Nasya lekas mencium punggung tangan Kak Sabiru sebagai ungkapan rasa terima kasih. Namun, Kak Sabiru terburu menyudahinya.

"Hei-hei! Jangan sembarang main cium tangan suami orang, ya! Gak boleh!" Aku memperingati.

"Timbang cium tangan karena terima kasih saja cemburu," cibir Nasya dengan mulutnya yang miring.

"Bukan naskah cemburu, tetapi kalian bukan mahram. Gak boleh! Dosa," tandasku tegas. Nasya kembali mendecih. Bikin tambah gemas saja. Bukannya mintamaaf dia ini. "Ya udah ... pokoknya besokibu kamu pulang ke Medan, kamu harus ikut juga!" putusku kemudian.
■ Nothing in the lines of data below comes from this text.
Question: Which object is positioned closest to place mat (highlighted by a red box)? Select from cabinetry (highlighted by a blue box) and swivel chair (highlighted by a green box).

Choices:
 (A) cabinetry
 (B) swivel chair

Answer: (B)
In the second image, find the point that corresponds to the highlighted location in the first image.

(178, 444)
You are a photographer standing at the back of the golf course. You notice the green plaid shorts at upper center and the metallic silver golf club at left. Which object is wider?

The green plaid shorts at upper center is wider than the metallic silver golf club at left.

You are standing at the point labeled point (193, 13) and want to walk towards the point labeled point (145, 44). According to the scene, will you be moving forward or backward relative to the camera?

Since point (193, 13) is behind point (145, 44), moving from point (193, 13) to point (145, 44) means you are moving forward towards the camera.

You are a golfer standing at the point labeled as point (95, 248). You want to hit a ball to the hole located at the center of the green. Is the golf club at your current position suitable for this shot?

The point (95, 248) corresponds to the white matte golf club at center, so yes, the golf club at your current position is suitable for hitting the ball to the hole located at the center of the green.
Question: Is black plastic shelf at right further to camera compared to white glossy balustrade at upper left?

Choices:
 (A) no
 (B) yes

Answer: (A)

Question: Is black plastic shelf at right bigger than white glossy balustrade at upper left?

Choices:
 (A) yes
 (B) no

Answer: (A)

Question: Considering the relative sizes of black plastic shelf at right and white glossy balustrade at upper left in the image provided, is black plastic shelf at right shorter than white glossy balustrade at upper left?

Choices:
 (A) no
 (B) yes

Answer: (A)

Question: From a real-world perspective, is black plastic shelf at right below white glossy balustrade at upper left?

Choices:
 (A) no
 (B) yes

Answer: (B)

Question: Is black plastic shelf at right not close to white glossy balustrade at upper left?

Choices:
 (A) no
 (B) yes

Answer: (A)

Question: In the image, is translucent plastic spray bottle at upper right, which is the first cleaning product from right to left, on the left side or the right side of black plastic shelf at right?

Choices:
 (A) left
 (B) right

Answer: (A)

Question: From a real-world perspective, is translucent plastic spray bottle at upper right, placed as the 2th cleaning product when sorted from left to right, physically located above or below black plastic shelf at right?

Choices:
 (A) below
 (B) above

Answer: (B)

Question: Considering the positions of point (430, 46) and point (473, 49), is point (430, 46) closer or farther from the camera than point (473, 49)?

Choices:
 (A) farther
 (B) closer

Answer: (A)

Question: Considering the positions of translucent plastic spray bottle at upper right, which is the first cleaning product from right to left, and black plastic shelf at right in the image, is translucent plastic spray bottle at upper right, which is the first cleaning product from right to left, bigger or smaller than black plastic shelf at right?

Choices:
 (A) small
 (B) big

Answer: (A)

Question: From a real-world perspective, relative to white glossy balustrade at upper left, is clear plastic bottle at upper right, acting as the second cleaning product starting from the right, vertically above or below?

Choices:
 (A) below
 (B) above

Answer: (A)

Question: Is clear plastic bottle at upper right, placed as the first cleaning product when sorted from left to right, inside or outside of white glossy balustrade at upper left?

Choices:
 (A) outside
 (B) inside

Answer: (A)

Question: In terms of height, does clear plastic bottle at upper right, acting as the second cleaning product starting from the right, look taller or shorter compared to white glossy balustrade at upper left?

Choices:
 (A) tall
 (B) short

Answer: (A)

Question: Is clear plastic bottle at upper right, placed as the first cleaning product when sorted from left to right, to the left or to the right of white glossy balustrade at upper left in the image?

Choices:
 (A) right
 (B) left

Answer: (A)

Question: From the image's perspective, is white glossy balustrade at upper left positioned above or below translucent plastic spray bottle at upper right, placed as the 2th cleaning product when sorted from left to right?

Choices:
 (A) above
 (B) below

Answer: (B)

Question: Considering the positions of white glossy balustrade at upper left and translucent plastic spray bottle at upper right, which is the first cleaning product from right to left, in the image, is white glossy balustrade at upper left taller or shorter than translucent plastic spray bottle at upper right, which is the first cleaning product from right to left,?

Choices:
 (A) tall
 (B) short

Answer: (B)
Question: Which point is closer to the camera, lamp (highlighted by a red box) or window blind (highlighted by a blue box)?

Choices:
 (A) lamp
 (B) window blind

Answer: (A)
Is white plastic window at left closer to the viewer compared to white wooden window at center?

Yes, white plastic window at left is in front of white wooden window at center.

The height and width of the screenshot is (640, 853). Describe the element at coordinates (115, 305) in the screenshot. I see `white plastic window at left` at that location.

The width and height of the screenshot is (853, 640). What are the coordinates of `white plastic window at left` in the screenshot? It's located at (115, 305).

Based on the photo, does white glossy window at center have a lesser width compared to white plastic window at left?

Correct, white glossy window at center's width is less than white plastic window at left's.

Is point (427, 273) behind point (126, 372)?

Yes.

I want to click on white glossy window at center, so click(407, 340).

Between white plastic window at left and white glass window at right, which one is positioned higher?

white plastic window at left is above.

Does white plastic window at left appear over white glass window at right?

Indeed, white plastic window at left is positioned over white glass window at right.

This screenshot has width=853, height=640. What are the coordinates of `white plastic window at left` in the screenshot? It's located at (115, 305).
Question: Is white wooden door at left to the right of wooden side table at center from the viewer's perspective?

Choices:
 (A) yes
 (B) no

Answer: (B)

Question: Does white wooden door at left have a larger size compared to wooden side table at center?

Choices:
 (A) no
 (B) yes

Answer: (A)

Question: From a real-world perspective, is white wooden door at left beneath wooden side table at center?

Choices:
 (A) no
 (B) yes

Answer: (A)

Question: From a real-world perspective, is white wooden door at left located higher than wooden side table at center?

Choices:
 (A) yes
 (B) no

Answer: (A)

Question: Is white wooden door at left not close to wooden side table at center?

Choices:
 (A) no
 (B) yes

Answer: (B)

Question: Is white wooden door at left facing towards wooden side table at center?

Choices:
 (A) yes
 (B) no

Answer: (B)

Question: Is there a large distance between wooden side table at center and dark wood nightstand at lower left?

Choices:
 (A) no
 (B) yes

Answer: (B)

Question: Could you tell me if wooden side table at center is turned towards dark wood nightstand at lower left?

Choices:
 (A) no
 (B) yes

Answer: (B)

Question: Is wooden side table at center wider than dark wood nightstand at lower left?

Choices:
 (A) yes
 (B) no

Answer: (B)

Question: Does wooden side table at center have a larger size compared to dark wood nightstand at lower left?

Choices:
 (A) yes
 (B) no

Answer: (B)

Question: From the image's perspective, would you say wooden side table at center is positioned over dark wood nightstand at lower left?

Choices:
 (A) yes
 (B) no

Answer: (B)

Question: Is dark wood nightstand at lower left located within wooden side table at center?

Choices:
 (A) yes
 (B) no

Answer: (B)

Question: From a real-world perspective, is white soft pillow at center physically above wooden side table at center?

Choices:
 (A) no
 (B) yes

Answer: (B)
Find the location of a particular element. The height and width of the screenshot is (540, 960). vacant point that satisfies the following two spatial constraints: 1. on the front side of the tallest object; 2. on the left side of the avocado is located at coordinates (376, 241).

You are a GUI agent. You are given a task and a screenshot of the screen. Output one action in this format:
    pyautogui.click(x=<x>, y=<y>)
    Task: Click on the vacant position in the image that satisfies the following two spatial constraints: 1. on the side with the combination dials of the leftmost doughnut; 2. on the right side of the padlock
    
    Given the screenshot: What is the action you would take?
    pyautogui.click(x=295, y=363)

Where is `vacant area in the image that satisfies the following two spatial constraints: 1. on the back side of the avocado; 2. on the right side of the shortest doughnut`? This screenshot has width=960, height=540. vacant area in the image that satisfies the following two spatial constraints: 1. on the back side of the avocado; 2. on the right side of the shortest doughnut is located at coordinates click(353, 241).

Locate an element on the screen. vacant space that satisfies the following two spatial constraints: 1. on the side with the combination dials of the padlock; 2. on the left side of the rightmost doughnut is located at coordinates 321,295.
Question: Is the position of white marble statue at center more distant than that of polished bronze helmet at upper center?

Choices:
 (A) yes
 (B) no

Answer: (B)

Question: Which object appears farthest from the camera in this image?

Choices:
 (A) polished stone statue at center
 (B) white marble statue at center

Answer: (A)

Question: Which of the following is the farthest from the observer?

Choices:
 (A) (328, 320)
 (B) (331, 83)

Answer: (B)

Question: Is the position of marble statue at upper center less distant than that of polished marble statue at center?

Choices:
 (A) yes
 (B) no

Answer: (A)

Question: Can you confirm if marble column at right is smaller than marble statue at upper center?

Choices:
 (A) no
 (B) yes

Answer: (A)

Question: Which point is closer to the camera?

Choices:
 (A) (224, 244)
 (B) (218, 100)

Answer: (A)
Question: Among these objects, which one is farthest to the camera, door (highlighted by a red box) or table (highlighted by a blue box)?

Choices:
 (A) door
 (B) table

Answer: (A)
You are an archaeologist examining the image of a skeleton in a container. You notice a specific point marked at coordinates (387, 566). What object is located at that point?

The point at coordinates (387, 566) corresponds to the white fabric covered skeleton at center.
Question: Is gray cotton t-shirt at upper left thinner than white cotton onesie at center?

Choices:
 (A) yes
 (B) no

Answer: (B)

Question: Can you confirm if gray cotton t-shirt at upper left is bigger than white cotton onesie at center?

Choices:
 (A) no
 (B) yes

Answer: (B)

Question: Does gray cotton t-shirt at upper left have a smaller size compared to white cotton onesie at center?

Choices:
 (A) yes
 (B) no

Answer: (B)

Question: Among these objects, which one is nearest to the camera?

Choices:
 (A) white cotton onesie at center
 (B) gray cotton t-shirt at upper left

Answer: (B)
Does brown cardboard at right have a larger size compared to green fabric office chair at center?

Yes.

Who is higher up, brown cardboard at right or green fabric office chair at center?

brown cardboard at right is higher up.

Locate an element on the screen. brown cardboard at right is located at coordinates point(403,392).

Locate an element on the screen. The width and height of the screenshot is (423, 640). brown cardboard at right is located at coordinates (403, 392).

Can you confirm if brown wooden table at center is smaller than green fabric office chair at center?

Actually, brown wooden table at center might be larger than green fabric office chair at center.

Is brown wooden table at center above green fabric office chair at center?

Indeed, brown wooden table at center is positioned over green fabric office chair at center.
"Ya ... kok Kak Bila, gitu?!" protes Nasya tidak terima. "Kemarin ngebolehin kok sekarang enggak?"

"Habisnya kamu susah diatur. Kakak gak suka," balasku enteng.

"Iya deh ... iya. Aku janji akan patuh sama sang ratu," tukas Nasya mengalah. Bahkan dia menjuluki aku dengan sebutan sang ratu. Karena menurut dia, Kak Sabiru benar-benar memperlakukan aku seperti ratu.

"Gak janji." Aku buang muka saat Nasya mencoba merayu.

"Pliss, Kak Bila." Nasya mengguncang tubuhku pelan.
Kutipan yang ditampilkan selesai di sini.